> [What is needed]:
Retype the part that opens with the line containing "Текстильная фурнитура" and closes with the line containing "Mujer 21 - 35", without changing them and including both of those lines. Leave the pictures out of your answer.

> [Data extract]:

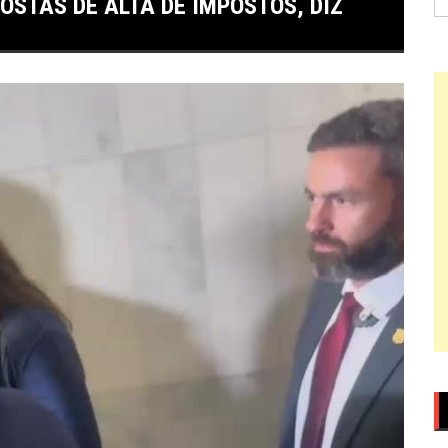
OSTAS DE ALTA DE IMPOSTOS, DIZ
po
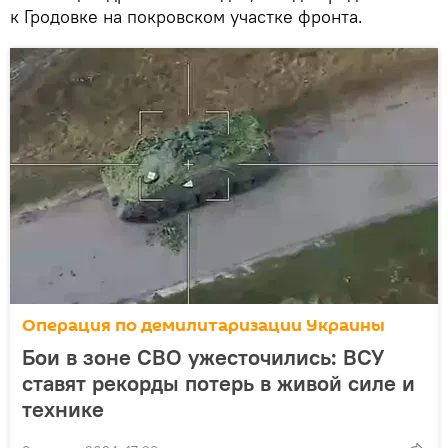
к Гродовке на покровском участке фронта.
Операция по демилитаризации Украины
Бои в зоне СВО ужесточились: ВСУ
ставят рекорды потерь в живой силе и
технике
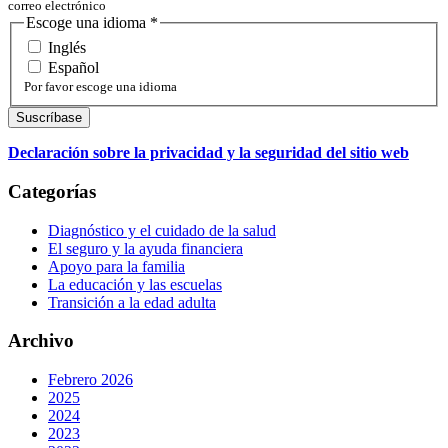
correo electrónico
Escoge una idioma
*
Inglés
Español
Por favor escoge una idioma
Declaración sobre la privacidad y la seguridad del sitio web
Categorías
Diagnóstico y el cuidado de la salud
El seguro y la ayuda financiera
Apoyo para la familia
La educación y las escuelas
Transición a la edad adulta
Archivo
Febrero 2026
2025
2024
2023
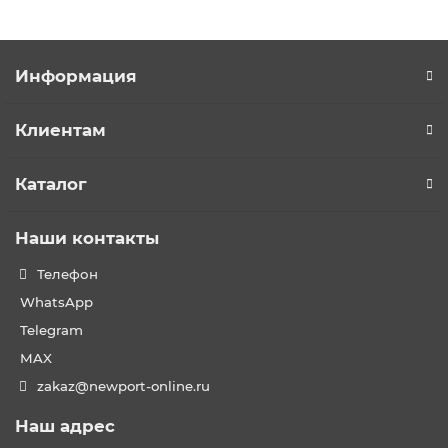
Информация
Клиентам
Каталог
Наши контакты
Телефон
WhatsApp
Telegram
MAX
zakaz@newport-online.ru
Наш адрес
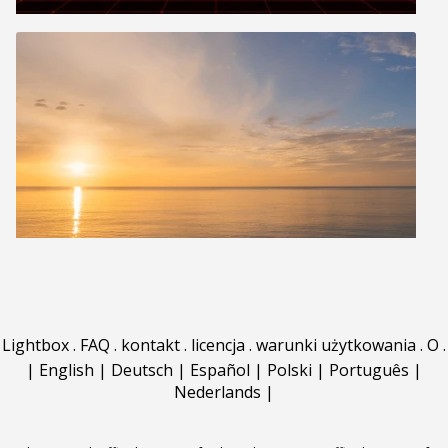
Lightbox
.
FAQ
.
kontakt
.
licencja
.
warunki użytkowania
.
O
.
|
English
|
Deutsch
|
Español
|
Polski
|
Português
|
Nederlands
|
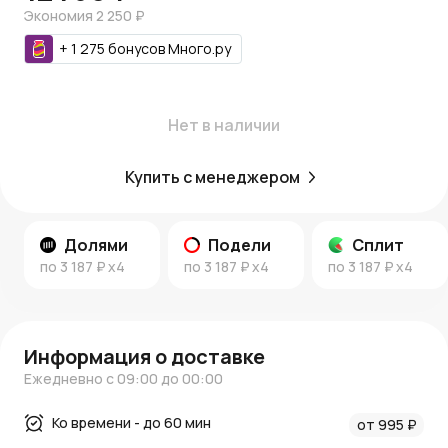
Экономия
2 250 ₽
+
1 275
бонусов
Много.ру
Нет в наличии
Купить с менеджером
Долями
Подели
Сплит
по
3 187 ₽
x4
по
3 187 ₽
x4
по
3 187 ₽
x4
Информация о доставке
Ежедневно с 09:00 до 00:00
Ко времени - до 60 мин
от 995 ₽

* * *

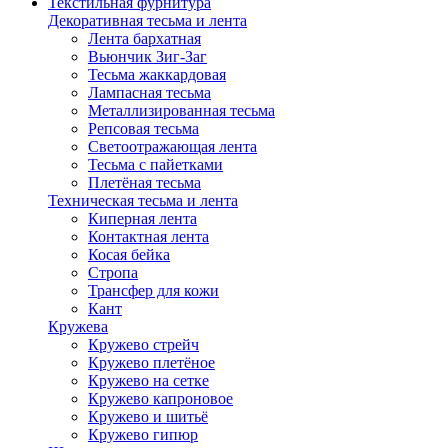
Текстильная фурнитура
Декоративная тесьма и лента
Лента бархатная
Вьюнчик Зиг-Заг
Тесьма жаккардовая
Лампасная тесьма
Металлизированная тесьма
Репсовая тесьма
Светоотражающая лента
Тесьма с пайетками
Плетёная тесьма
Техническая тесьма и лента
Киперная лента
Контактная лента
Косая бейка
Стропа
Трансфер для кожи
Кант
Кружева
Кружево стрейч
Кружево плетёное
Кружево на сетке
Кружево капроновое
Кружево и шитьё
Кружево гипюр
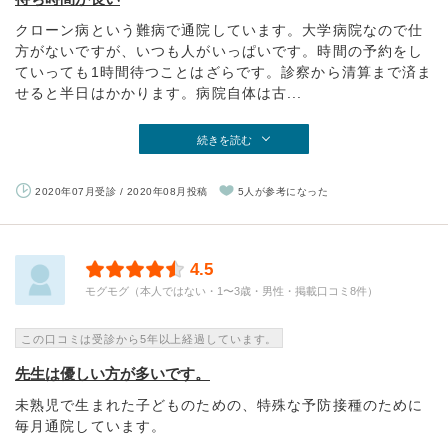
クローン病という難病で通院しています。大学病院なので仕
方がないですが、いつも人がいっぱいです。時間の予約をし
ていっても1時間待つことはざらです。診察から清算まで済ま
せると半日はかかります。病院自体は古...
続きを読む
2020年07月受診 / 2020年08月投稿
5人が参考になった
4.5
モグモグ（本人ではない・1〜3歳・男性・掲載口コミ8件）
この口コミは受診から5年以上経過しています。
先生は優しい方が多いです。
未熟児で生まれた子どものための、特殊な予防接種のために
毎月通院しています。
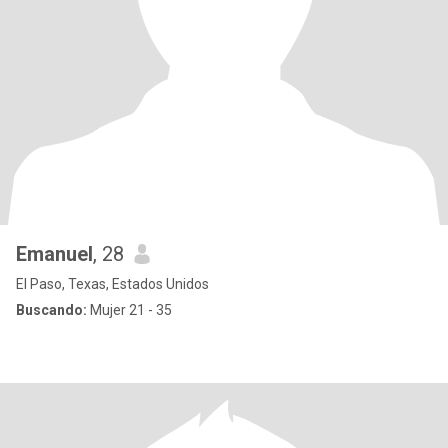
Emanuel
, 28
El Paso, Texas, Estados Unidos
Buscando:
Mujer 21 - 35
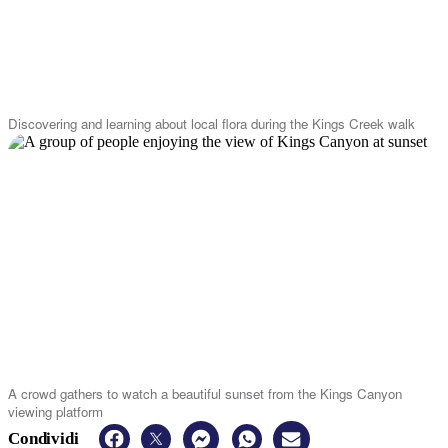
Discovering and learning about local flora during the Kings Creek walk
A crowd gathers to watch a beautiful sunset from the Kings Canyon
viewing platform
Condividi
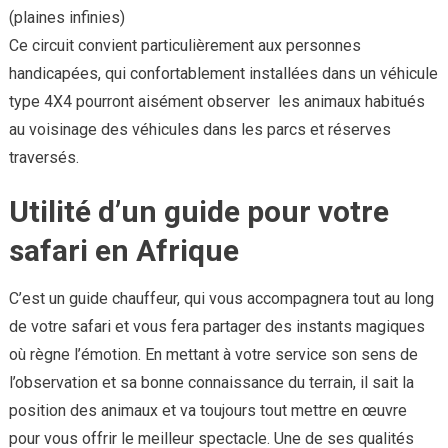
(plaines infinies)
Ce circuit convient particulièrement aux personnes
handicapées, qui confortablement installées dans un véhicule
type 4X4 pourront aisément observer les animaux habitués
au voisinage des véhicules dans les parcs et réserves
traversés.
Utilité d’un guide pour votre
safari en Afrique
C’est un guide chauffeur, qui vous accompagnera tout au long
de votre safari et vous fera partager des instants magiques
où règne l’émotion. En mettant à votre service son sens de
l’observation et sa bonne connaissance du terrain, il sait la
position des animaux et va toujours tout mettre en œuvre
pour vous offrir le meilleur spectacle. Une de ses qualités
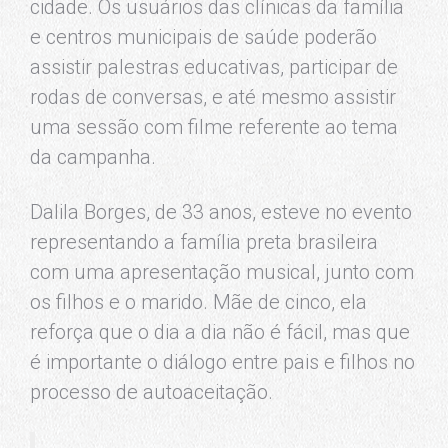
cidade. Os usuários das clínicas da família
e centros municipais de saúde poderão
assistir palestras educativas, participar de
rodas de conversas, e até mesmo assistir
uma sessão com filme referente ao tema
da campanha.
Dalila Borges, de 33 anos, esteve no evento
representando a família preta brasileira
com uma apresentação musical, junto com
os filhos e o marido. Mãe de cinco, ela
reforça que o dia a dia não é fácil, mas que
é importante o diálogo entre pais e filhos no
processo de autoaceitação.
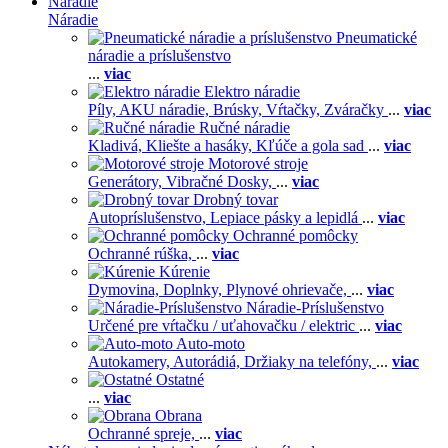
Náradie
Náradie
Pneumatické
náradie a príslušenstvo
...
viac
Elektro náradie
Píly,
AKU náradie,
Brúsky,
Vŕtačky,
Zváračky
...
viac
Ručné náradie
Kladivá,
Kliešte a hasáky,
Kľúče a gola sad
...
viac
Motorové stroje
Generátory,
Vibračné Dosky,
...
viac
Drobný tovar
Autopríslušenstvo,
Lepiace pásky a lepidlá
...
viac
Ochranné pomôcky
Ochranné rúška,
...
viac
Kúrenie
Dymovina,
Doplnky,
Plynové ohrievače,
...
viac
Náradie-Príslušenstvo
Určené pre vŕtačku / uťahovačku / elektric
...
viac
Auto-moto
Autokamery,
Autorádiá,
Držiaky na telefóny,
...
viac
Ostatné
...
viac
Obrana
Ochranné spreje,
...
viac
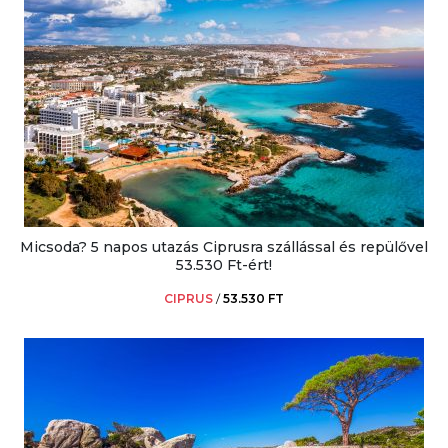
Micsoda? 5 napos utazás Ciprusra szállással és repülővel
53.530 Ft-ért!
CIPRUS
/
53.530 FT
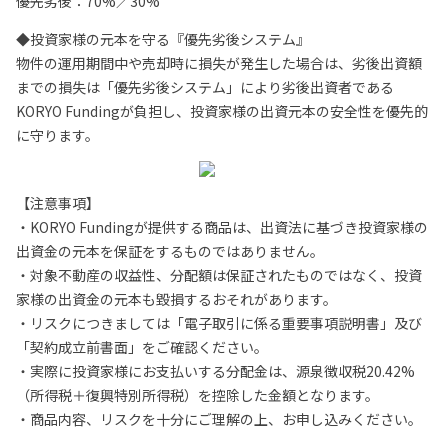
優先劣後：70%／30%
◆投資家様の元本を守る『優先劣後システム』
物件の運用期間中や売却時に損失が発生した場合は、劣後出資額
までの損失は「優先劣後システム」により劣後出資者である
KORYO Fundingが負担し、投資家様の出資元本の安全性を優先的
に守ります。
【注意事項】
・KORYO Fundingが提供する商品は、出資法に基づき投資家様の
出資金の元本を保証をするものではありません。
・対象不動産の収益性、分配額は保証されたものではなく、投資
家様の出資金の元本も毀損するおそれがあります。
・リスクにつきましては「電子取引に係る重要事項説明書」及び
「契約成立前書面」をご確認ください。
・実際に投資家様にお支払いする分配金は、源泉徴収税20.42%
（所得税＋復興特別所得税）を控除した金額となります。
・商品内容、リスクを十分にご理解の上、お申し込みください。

> [Answer to this exercise]:
Текстильная фурнитура
Декоративная тесьма и лента
Лента бархатная
Вьюнчик Зиг-Заг
Тесьма жаккардовая
Лампасная тесьма
Металлизированная тесьма
Репсовая тесьма
Светоотражающая лента
Тесьма с пайетками
Плетёная тесьма
Техническая тесьма и лента
Киперная лента
Контактная лента
Косая бейка
Стропа
Трансфер для кожи
Кант
Кружева
Кружево стрейч
Кружево плетёное
Кружево на сетке
Кружево капроновое
Кружево и шитьё
Кружево гипюр
クローン病という難病で通院しています。大学病院なので仕
方がないですが、いつも人がいっぱいです。時間の予約をし
ていっても1時間待つことはざらです。診察から清算まで済ま
せると半日はかかります。病院自体は古...
続きを読む
2020年07月受診 / 2020年08月投稿
5人が参考になった
4.5
モグモグ（本人ではない・1〜3歳・男性・掲載口コミ8件）
この口コミは受診から5年以上経過しています。
先生は優しい方が多いです。
未熟児で生まれた子どものための、特殊な予防接種のために
毎月通院しています。
Emanuel
, 28
El Paso, Texas, Estados Unidos
Buscando:
Mujer 21 - 35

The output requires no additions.